Schon im von Ernesto Tomasini gesungenen Opener „Pineal Kiss“ geht es um Heilung, hier durch die psychotrope Substanz DMT, das Bewusstsein schwingt sich in die Lüfte, um „ethereal beings“ zu begegnen. Dabei reizt Tomasini (noch) nicht alle Facetten seiner Stimme aus, klingt wie ein dekadenter Dandy. Dafür tragen sehr an den 90ern orientierte Technobeats und ein vierköpfiger Chor dazu bei, dem Hörer das „Tanzen mit Kobras“ zu vermitteln (damit wird auf den zweiten Teil des Albums vorausgedeutet). Labelkollege Bird Radio (mit bürgerlichem Namen Mikey Kirkpatrick ), der gar nicht so unähnlich wie Tomasini klingt, singt das von Othons Klavierspiel geprägte „Your Quantum Future“, auf dem sich textlich auch schon auf dem Debüt auftauchende Sci-Fi-Metaphorik findet: „Our sperm travels into space“, „In space-brothels we learn love“. Und auch hier wieder geht es um (Ver-)Wandlung: „One day I feel a boy/The next day I am a girl/And last week I was a snake“. Das Instrumental „City Shaman“ kombiniert monotone, pochende Perkussion mit John Garners dramatischem Geigenspiel. Darauf folgt das vorab als Single ausgekoppelte „Dawn Yet to Come“ – erneut von Technobeats untermalt und diesmal von einem sechsköpfigen Gospelchor unterstützt singt Tomasini in seinem Gänsehaut erzeugenden Falsett. , Mit der „Japan Suite“ endet der erste Teil; das ist ein meditatives, von asiatisch klingender Perkussion und getragenen Geigen dominiertes Instrumental, das das Exaltierte und Dramatische des vorherigen Tracks zurücknimmt und ursprünglich Othons erster selbst gemastererter, gemischter und aufgenommener Song war. „Puca Puca“, mit dem der zweite Teil eröffnet wird, kombiniert nach staubiger Wüste klingendes Gitarrenspiel mit schleppender Elektronik und dem Gesang von Javier Arevalo Shahuano und Jessica Ramirez Seopa, die auch den Abschlusstrack „Tayti“ interpretieren. Das erinnert dann teilweise schon an das, was man gemeinhin wenig glücklich als Ethnomusik bezeichnet und man kann fast den Geruch von Räucherstäbchen in seiner Nase spüren. „Pasha Dume“ ist dann das vielleicht rituellst klingende Stück. „Fly“ beginnt mit dem unbegleiteten Gesang Rita Belos, bevor harsche Beats einsetzen. Auch hier führt der Weg bis (weit) ins All: „Your heart will show the way/To the sun/To the moon/The stars behind the skies“. „Cobra Coral“, eine Hymne der synkretistischen Umbandareligion, singt Marc Almond, der ebenso wie Tomasini auf bisher jedem Album von Othomn mitgewirkt hat.
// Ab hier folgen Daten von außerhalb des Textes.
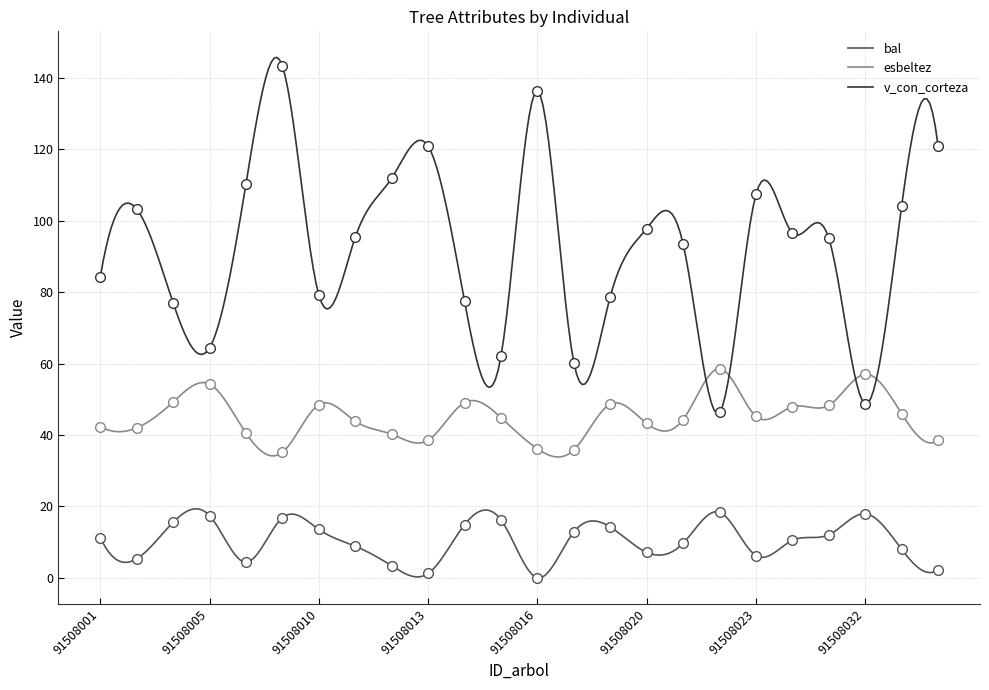

True or false: esbeltez has more than 0 points higher than both neighbors.

True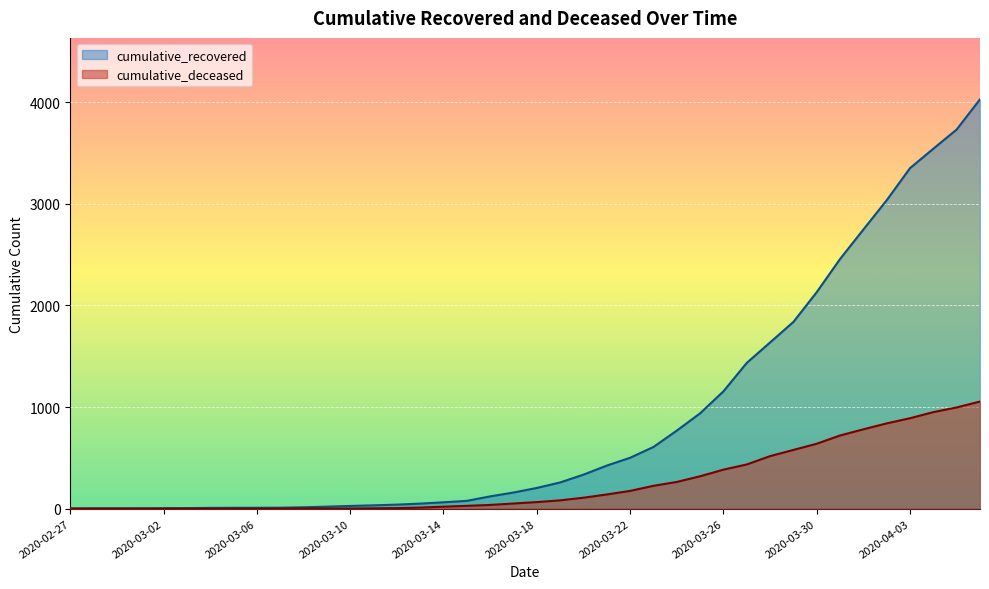

How many distinct data groups are displayed?

2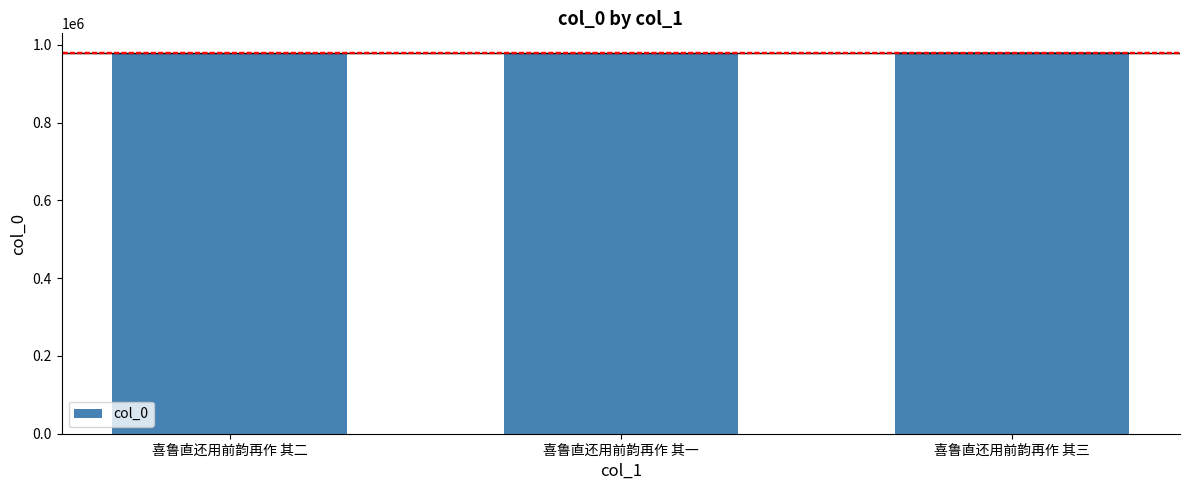

Approximately how many times larger is the value at 喜鲁直还用前韵再作 其三 compared to 喜鲁直还用前韵再作 其一?

1.0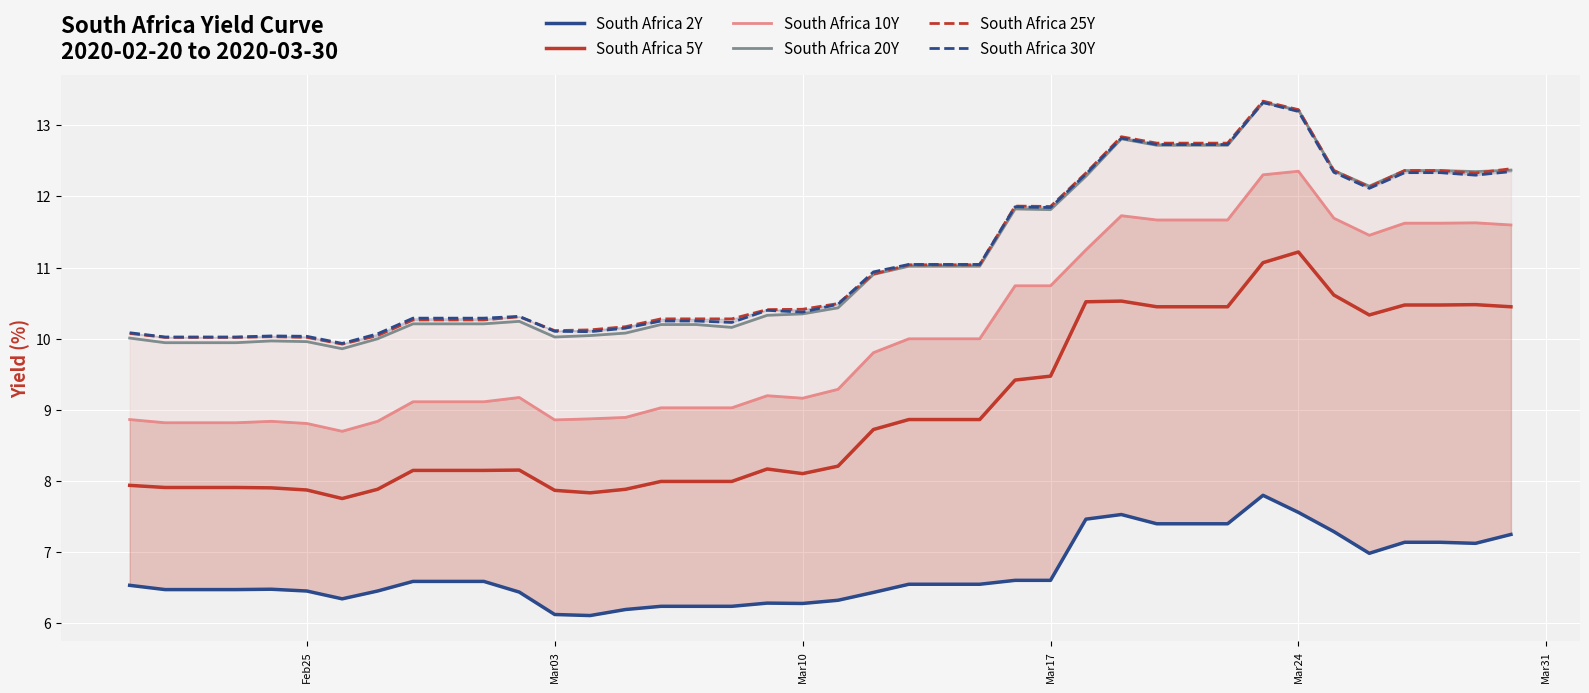

What is the difference between the maximum and second lowest values in the South Africa 30Y series?

3.3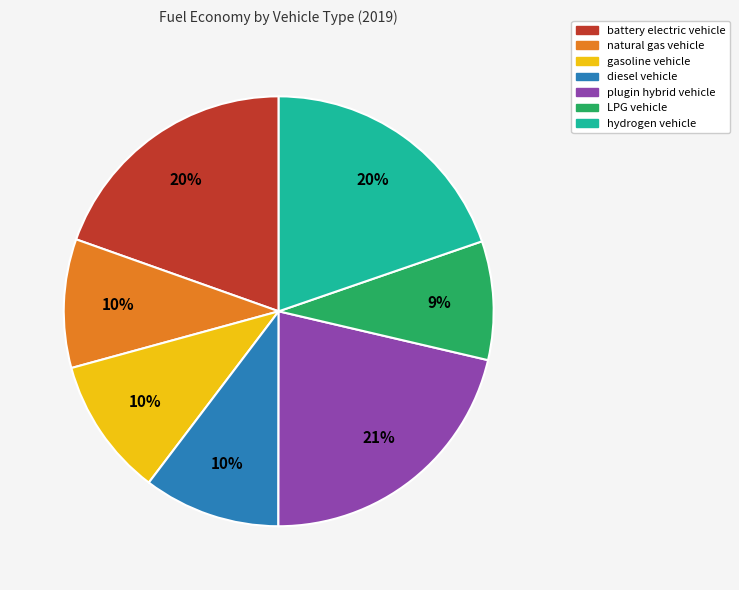

To the nearest percent, what is the difference between the largest and smallest slice percentages?

12%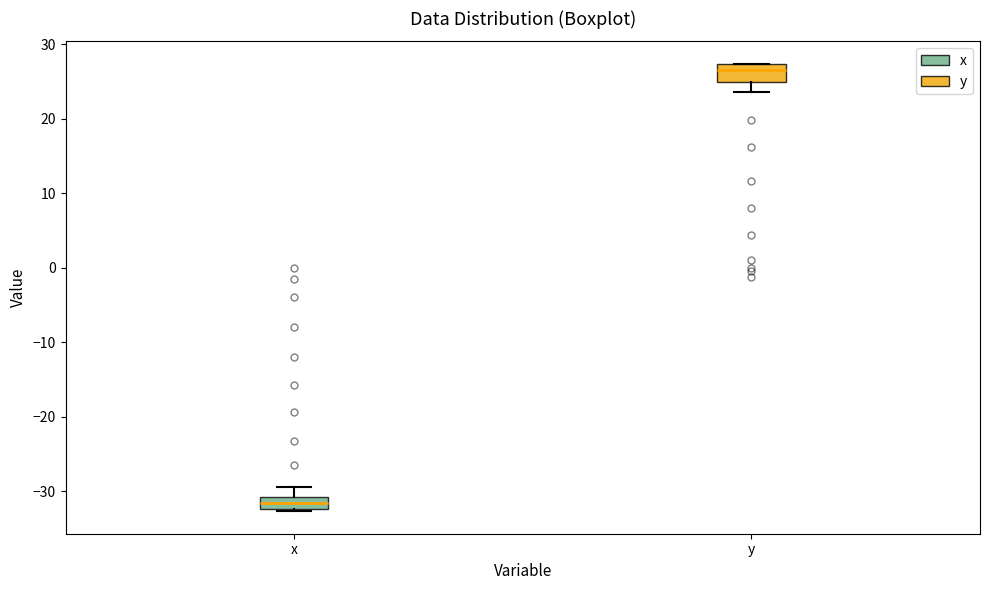

Reading left to right, transcribe this box plot: for each box, give where its median line is, the range the box spans, and where its two whiskers end, as read against the y-axis. The values are not printed on the chart, so give them approximately, as read against the axis.

x: median -32 (inside the box), box -32 to -31, whiskers -33 to -29
y: median 27 (just below the box's upper edge), box 25 to 27, whiskers 24 to 27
„Pineal“ beweist Othons Wunsch nach (Weiter-)Entwicklung, er wollte kein zweites „Impermanence“ einspielen. Thematisch ist das Album vielleicht gar nicht wo weit weg von den Vorgängern, musikalisch ist es bewusst vielstimmig (und das lässt sich natürlich durchaus mehrdeutig lesen).